The mean modified PRIME PHQ depression score was 3.5 out of 9 (2.12 SD) for those that took parental leave compared to a statistically higher score of 5.35 (2.55 SD) (p=0.035) for those that did not take leave. This is a difference of 1.85 on a 9 point scale, which is 20.5% of the scale. These scores cannot be placed into the unmodified PRIME PHQ depression severity ranges, though these ranges increase in severity at approximately 18.5% intervals of the unmodified depression scale. Of note, the difference between paid parental leave and unpaid parental leave mean modified PRIME PHQ depression score was not a statistically significant difference (p=0.4888). There was not a statistically significant difference between modified PRIME PHQ anxiety scores for those taking parental leave and those not taking parental leave (p=0.0634), nor for paid and unpaid parental leave (p=0.5060). Additionally, there was not a statistically significant difference between panic syndrome scores for those taking parental leave and those not taking parental leave (p=0.0961), nor for paid and unpaid parental leave (p=0.3466) (Table 2).
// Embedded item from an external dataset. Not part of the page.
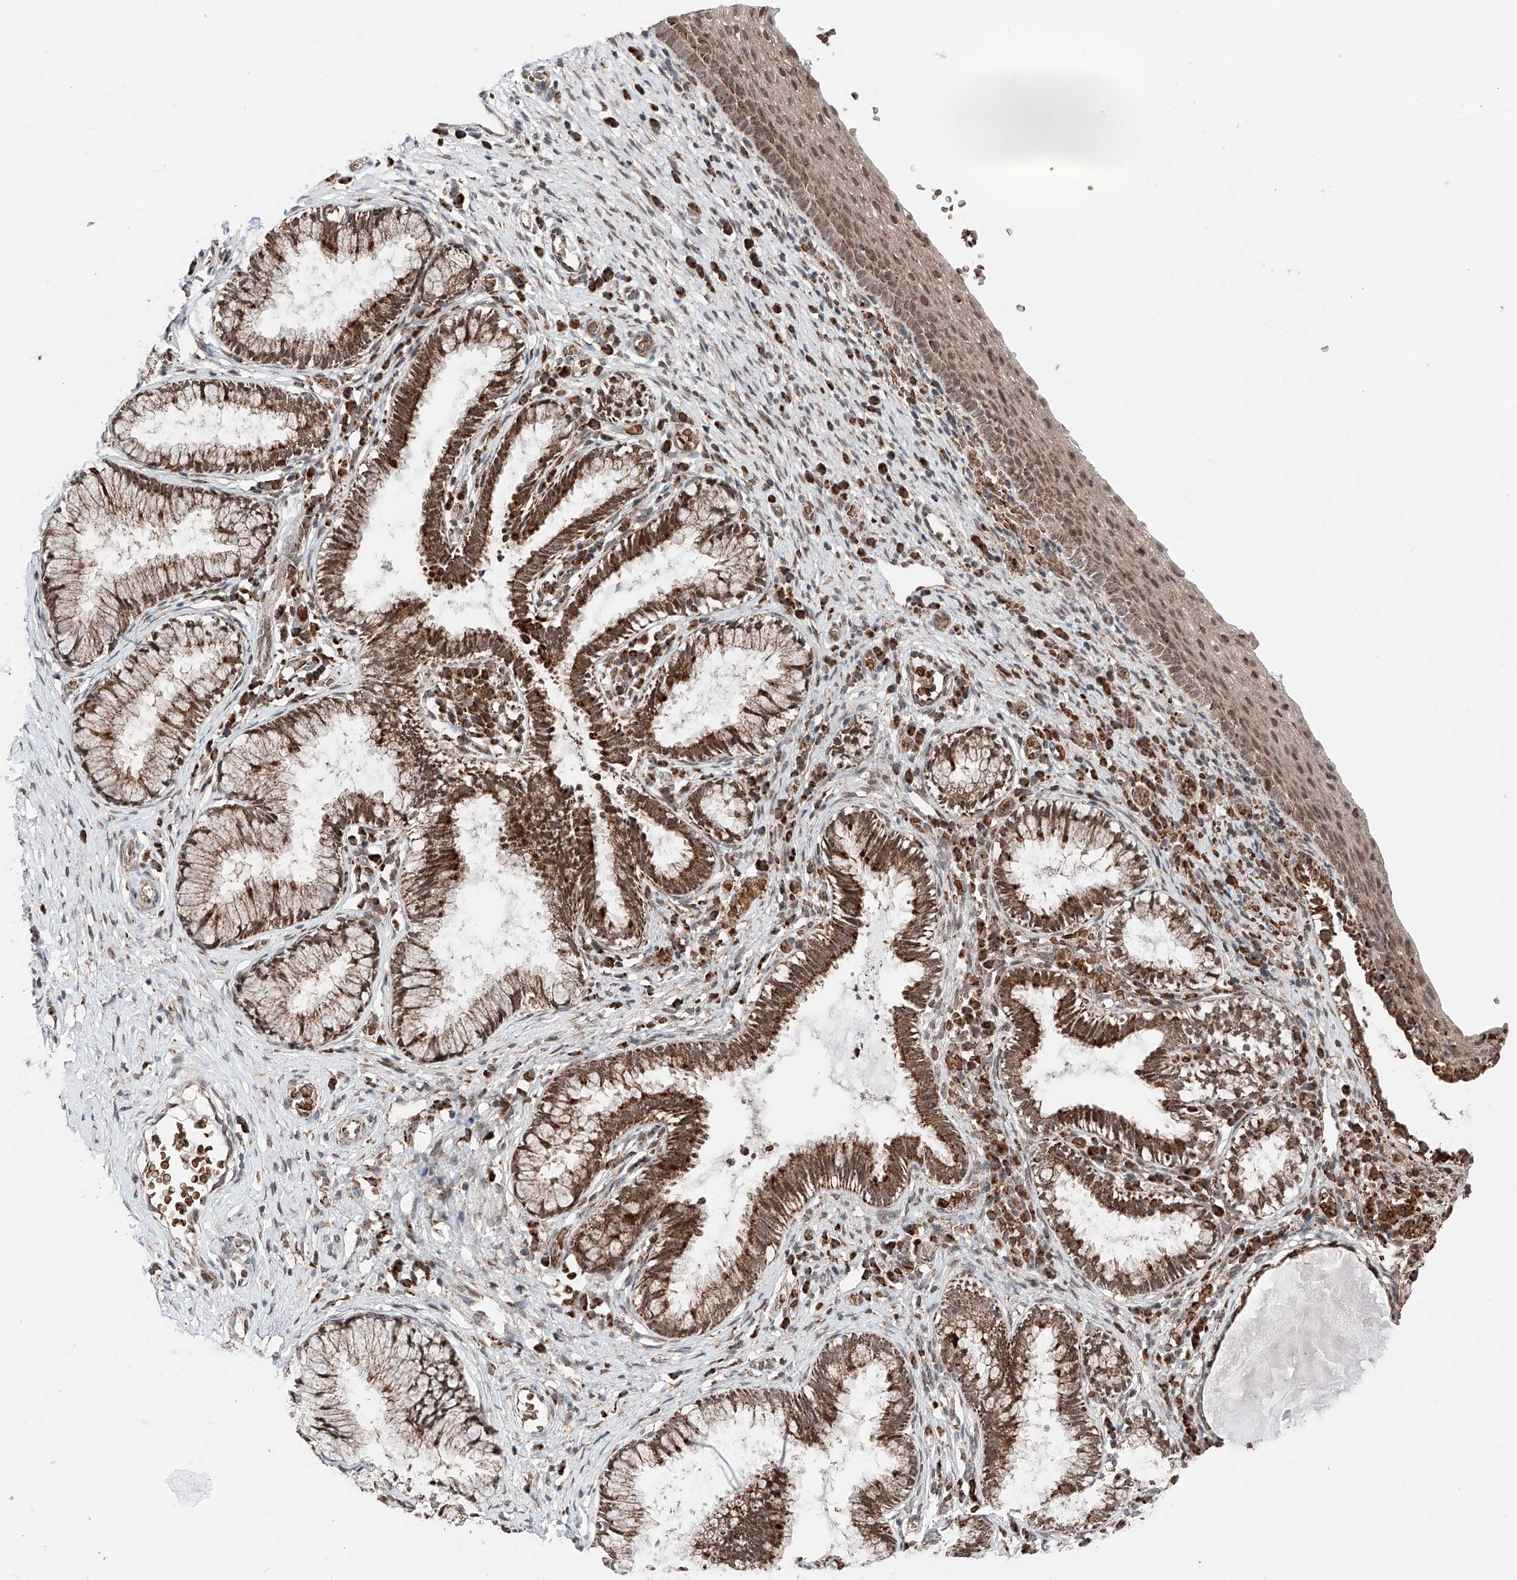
{"staining": {"intensity": "moderate", "quantity": ">75%", "location": "cytoplasmic/membranous,nuclear"}, "tissue": "cervix", "cell_type": "Glandular cells", "image_type": "normal", "snomed": [{"axis": "morphology", "description": "Normal tissue, NOS"}, {"axis": "topography", "description": "Cervix"}], "caption": "High-power microscopy captured an immunohistochemistry (IHC) photomicrograph of benign cervix, revealing moderate cytoplasmic/membranous,nuclear staining in about >75% of glandular cells. The staining was performed using DAB (3,3'-diaminobenzidine) to visualize the protein expression in brown, while the nuclei were stained in blue with hematoxylin (Magnification: 20x).", "gene": "ZSCAN29", "patient": {"sex": "female", "age": 27}}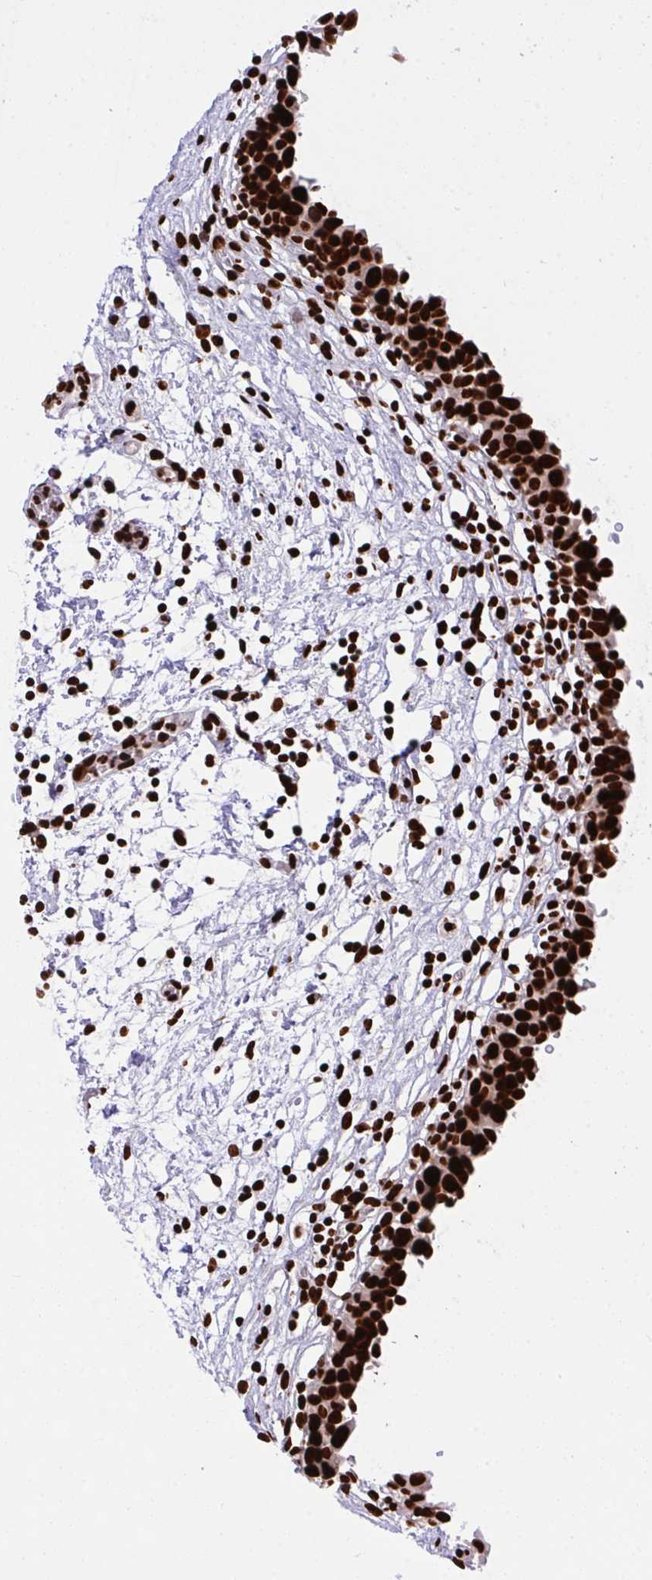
{"staining": {"intensity": "strong", "quantity": ">75%", "location": "nuclear"}, "tissue": "urinary bladder", "cell_type": "Urothelial cells", "image_type": "normal", "snomed": [{"axis": "morphology", "description": "Normal tissue, NOS"}, {"axis": "topography", "description": "Urinary bladder"}], "caption": "IHC of unremarkable human urinary bladder demonstrates high levels of strong nuclear positivity in about >75% of urothelial cells. (DAB IHC with brightfield microscopy, high magnification).", "gene": "HNRNPL", "patient": {"sex": "male", "age": 37}}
The relative risk of patients believing their mental health was better due to leave was 33.45 (CI: 4.72-236.89, p<0.001) (Figure 2).
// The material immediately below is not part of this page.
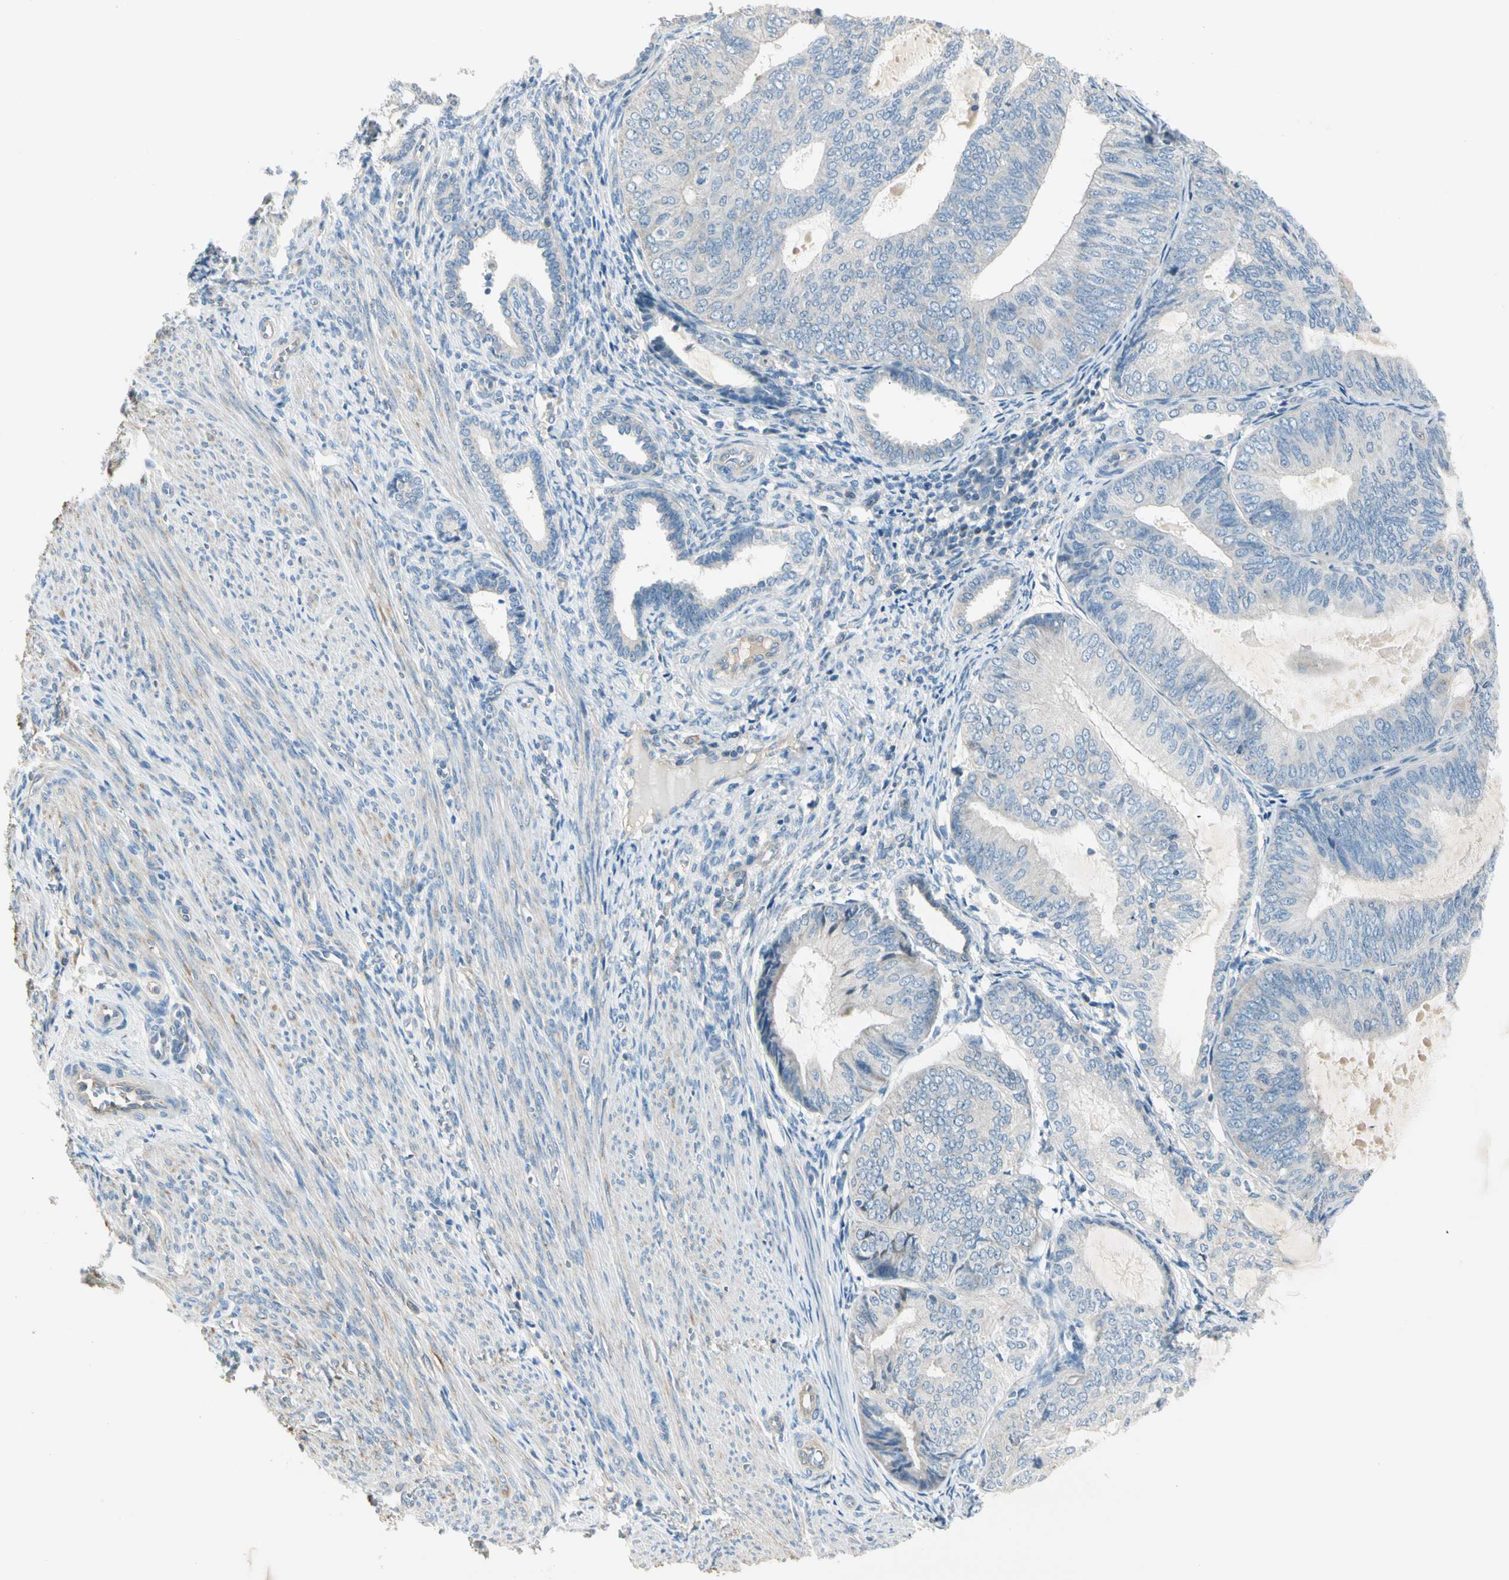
{"staining": {"intensity": "negative", "quantity": "none", "location": "none"}, "tissue": "endometrial cancer", "cell_type": "Tumor cells", "image_type": "cancer", "snomed": [{"axis": "morphology", "description": "Adenocarcinoma, NOS"}, {"axis": "topography", "description": "Endometrium"}], "caption": "Photomicrograph shows no protein positivity in tumor cells of endometrial adenocarcinoma tissue.", "gene": "GPR153", "patient": {"sex": "female", "age": 81}}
Patients that took parental leave were statistically more likely to believe they could access professional mental health support if needed (χ2[1,n=65] = 23.8815, p<0.001) (Figure 3). In practice, though, patients that took parental leave were less likely to access professional mental health support among those that did need access to support (χ2 [1,n=21] = 9.395, p<0.01) (Figure 4).
Discussion
Principal Findings
There was a significantly lower modified PRIME PHQ depression score for those that took parental leave after early pregnancy loss compared to those that did not take parental leave. These patients were also more likely to believe their mental health was better due to having this parental leave. They also were more likely to believe they could access professional mental health support, though in practice they were not.
Results
Parental leave led to fewer reported depressive symptoms compared to those that did not take parental leave after an early pregnancy loss. This is similar to findings in prior studies which found that postpartum parental leave can help reduce depressive symptoms (Kornfeind and Sipsma 2018). As such, it supports the idea that this new policy concept is indeed achieving what it was designed to do. While it may not entirely eliminate depressive symptoms, as there was a mean score of 3.5 (SD 2.12) out of 9, the mean score decrease of 1.85 means that parental leave can allow for more patients to experience a lower mental health burden. Conclusions cannot be drawn about the impact of paid vs unpaid parental leave policies in this study, as only 5 patients were in each subcategory.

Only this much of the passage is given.